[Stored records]
=== Begin Enclosure ===

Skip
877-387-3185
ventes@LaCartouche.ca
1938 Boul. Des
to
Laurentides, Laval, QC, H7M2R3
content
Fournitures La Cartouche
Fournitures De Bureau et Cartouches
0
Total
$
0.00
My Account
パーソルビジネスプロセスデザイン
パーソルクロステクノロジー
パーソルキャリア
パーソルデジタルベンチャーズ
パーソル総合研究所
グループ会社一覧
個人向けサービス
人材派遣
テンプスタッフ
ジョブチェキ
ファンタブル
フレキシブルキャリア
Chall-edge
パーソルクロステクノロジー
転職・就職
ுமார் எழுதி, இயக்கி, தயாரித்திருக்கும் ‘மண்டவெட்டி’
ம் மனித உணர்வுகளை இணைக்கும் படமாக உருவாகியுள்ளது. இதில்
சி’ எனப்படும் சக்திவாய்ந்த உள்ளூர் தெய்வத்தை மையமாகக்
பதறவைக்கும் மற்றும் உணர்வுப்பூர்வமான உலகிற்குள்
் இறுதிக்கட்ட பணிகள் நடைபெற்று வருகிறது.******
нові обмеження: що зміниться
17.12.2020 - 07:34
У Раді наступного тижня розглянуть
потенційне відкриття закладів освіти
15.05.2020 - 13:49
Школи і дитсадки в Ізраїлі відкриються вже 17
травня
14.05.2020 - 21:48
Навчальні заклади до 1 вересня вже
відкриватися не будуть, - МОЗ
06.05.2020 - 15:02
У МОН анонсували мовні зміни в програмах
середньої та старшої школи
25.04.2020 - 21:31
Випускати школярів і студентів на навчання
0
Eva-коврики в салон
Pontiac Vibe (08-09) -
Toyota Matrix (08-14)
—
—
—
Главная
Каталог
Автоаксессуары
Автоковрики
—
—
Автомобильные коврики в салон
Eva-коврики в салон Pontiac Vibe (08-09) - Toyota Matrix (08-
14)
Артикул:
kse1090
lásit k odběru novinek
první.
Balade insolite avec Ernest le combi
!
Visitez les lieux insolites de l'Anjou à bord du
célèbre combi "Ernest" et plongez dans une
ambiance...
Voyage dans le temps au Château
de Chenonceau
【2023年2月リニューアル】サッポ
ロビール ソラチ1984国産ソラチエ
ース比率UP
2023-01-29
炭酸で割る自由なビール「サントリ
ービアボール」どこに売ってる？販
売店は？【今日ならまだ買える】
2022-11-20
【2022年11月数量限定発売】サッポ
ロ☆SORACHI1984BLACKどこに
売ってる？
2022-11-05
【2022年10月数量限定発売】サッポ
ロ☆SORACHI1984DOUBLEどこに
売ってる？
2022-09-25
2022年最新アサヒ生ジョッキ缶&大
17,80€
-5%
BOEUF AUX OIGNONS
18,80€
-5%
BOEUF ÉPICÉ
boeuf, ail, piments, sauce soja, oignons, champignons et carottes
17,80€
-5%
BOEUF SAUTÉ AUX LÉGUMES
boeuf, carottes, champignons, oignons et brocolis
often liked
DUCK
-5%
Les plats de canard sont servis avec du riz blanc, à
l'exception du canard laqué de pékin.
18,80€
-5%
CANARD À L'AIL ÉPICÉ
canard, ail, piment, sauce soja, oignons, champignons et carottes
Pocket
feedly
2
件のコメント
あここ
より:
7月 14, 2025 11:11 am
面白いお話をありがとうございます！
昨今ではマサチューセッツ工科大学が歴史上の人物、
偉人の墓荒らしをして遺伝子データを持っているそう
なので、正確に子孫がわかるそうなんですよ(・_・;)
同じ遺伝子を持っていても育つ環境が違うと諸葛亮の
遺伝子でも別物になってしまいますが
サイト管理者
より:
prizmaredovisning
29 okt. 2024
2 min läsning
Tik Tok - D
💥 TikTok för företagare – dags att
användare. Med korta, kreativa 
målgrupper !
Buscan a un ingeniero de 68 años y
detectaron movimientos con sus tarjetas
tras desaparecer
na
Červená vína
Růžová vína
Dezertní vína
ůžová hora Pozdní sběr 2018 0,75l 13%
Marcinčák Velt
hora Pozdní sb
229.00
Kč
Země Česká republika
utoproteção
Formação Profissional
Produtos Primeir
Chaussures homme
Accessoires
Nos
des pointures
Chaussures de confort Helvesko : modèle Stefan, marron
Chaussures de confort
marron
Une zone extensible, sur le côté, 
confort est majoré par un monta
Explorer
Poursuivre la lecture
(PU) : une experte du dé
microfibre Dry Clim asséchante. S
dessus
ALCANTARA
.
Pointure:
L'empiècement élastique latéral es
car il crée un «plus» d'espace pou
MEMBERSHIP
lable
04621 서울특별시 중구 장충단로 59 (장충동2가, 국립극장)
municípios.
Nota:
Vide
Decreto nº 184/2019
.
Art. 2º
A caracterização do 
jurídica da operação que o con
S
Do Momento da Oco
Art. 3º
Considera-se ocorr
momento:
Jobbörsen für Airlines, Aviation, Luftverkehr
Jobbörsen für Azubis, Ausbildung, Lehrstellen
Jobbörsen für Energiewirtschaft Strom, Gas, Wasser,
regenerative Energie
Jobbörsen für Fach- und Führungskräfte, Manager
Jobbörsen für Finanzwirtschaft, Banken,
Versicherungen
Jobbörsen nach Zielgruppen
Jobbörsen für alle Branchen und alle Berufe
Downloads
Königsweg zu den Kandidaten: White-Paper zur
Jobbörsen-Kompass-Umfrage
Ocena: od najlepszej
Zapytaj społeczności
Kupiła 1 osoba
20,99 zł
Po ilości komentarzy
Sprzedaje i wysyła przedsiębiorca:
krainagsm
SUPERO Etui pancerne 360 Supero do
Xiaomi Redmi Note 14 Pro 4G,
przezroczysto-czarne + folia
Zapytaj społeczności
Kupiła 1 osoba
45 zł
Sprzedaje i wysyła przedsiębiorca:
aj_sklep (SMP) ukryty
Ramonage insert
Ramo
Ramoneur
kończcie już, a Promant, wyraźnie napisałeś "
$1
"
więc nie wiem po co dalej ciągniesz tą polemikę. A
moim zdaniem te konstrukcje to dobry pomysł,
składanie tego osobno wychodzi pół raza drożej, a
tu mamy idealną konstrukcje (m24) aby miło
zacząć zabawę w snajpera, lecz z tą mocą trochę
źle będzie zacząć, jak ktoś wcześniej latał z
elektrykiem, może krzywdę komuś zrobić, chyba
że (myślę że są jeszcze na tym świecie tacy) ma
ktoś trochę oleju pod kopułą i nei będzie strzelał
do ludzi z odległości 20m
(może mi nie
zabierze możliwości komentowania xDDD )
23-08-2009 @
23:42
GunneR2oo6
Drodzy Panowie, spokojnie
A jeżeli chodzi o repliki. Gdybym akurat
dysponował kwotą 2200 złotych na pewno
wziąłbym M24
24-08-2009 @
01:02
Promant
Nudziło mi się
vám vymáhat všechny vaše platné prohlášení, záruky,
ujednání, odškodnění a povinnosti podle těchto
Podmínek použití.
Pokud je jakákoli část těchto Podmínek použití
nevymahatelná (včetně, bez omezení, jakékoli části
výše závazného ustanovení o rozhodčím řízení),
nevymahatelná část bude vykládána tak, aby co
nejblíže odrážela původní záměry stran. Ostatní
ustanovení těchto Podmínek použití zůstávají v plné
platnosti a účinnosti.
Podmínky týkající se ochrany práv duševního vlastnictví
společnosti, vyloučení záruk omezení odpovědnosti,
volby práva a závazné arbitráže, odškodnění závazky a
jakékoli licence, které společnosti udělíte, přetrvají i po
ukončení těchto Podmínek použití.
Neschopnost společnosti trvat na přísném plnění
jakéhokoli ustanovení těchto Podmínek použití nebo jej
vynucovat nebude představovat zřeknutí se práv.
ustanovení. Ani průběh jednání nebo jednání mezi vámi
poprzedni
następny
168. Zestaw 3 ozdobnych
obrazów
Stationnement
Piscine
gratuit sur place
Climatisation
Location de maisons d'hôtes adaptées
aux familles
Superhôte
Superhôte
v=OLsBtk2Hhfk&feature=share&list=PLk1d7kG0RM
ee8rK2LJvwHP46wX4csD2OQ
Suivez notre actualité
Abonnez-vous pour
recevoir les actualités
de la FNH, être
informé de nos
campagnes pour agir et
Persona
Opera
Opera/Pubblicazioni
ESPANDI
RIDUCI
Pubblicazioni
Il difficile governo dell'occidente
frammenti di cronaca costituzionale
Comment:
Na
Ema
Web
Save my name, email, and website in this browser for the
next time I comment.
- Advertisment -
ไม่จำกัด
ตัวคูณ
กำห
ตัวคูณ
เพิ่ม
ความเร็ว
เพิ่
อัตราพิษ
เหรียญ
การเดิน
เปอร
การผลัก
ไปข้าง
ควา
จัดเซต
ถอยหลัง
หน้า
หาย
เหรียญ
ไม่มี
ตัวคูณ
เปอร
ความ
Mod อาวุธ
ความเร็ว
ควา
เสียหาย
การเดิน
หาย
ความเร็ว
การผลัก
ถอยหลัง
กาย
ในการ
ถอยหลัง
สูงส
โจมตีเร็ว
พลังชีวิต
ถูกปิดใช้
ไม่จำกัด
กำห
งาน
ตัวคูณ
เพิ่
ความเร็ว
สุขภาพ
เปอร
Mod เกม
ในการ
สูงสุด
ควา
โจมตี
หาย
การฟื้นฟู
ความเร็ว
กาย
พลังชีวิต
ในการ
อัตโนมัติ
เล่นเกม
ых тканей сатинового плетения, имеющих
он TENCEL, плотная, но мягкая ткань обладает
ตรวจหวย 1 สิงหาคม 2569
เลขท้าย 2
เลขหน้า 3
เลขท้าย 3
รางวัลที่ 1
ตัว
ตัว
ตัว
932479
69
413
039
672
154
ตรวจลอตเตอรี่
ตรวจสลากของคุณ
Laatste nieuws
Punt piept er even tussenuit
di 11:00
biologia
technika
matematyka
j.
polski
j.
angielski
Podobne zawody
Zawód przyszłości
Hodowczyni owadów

=== End Enclosure ===

Your objective ::
Show me every line of the entries above that holds "ktoś".

Task answer ::
źle będzie zacząć, jak ktoś wcześniej latał z
ktoś trochę oleju pod kopułą i nei będzie strzelał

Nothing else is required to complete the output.